The struggle of the Church militant is both a struggle to maintain truth and a struggle for the lives and souls of people. Why did God choose to give us the words of Paul to Timothy in II Timothy 2:1-4? Paul understood the overwhelming responsibility of the transfer of doctrinal truth without compromise (“the whole counsel of God”) from one generation to the next (II Timothy 2:2). Whatever truth is compromised by one generation is usually lost to the next generation. Every “jot and tittle” must be fought to be retained or that ground will be lost in the battle for the lives of the next generation.

Even if we stand for Christ throughout our lives, but fail to transmit the “whole counsel of God” to the next generation, we will not have one person to take up the banner of the Cross of Christ and fight on for proceeding generations. We can expect the Cross of Christ to become battle-scarred and torn when it is constantly carried in the battle for Truth, but it is a sad testimony to the generation that purposely removes large portions of it so it will not be such a heavy load to bear.

Many Christians are so entangled with the affairs of this world; they have little time and less desire to fight the fight of faith (II Timothy 2:4).

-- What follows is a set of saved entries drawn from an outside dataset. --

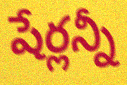
షేర్లన్నీ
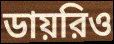
ডায়রিও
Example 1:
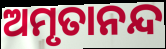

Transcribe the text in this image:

ଅମୃତାନନ୍ଦ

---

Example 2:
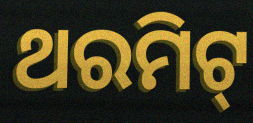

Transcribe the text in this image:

ଥରମିଟ୍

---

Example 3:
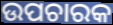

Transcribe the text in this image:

ଉପଚାରକ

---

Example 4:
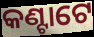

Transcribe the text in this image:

କଣ୍ଟାଟେ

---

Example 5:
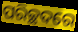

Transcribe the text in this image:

ପରିଚ୍ଛଦରେ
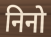
निनो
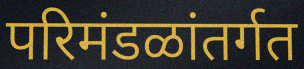
परिमंडळांतर्गत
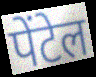
पेंटेल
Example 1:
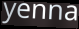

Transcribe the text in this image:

yenna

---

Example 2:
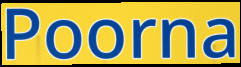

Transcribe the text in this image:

Poorna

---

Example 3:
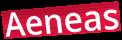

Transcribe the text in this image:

Aeneas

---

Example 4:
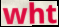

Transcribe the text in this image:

wht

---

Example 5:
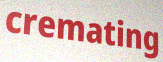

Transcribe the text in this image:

cremating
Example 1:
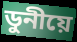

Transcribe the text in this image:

ডুনীয়ে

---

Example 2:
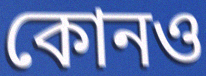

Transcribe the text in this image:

কোনও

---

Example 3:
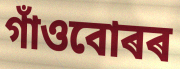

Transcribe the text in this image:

গাঁওবোৰৰ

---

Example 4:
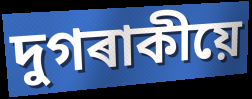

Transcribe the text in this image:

দুগৰাকীয়ে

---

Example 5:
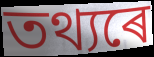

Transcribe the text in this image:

তথ্যৰে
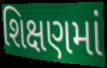
શિક્ષણમાં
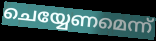
ചെയ്യേണമെന്ന്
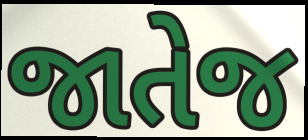
જાતેજ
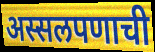
अस्सलपणाची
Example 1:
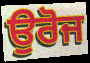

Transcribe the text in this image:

ਉਰੋਜ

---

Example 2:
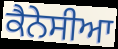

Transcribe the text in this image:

ਕੈਨੇਸੀਆ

That person will never be a militant Christian. That person will never have the time for evangelism (the fight for souls) or discipleship (the fight for lives). A real soldier of the Cross understands his purpose in life. It is not to get rich or to be famous. It is to fight the fight of faith and fight to the death if necessary.

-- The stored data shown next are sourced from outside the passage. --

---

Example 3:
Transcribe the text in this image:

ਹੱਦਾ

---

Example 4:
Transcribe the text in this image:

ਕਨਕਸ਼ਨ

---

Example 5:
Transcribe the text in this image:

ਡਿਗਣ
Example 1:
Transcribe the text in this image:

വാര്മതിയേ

II Timothy is the missional statement of the Church militant (II Timothy 4:1-8).

This statement is the inspired Word of God written by the hand of an old battle-scarred warrior by the name of the Apostle Paul. He was writing from a prison cell where he was waiting to be executed for being a militant Christian. Paul was passing the banner of responsibility from one generation to the next. It is the lifelong responsibility of every soldier of the Cross to pass his banner to many others in the next generation who will take up their Cross and fight on.

The non-militant, Seeker Sensitive Christianity of today seems to think the purpose of the Church is to avoid any “doctrine” that is divisive or controversial or that which contradicts the lifestyles of those they seek to reach. That is what Paul refers to by the words “ear tickling” (II Timothy 4:3).

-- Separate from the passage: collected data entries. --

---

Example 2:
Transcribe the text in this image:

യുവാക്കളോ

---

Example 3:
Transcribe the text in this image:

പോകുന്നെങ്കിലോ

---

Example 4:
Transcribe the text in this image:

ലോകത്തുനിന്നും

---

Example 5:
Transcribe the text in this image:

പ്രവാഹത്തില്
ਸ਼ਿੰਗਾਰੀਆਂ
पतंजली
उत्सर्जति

Have you ever taken a dog or cat and scratched it behind the ears until it purred or cooed? That is the analogy here. Paul says the day will come when people will not want to hear the kind of teaching and preaching that brings conviction and confronts the sin in their lives. That generation will want to hear “fables” (II Timothy 4:4). They will want the preaching to be Uncle Ben’s story time. They want Lollypop sermons full of Puppy Dog truths. They will not want to be confronted with the absolute Words of the Absolute God Who commands absolute obedience.

Instead, the nonmilitant Seeker Sensitive Christianity wants to leave their Church services feeling good about themselves regardless of how indifferent they are to God and His absolutes. They want to be scratched behind the ears. But Truth does not tickle our ears (II Timothy 2:4). Real Truth grabs us by the ears and takes us to the woodshed.

What is the banner of the Cross? Paul reveals that to us in Acts 20:26-27.

26 Wherefore I take you to record this day, that I am pure from the blood of all men. 27 For I have not shunned to declare unto you all the counsel of God” (Acts 20:26-27).

The banner of the Cross God wants passed from one generation is “the whole counsel of God;” every “jot and every tittle,” word for word and cover to cover. Yet the banner of the Cross carries with it a spirit that must be passed along too. God gives us no greater example of that spirit than the Apostle Paul. The spirit is the willingness to fight to the death. It is the spirit of militancy. It is the spirit that says there is no sacrifice too large, no price too high, and no demand that is out of line. Christ went to the Cross for us. He wore your crown and it was a crown of thorns! What are we willing to do for Him?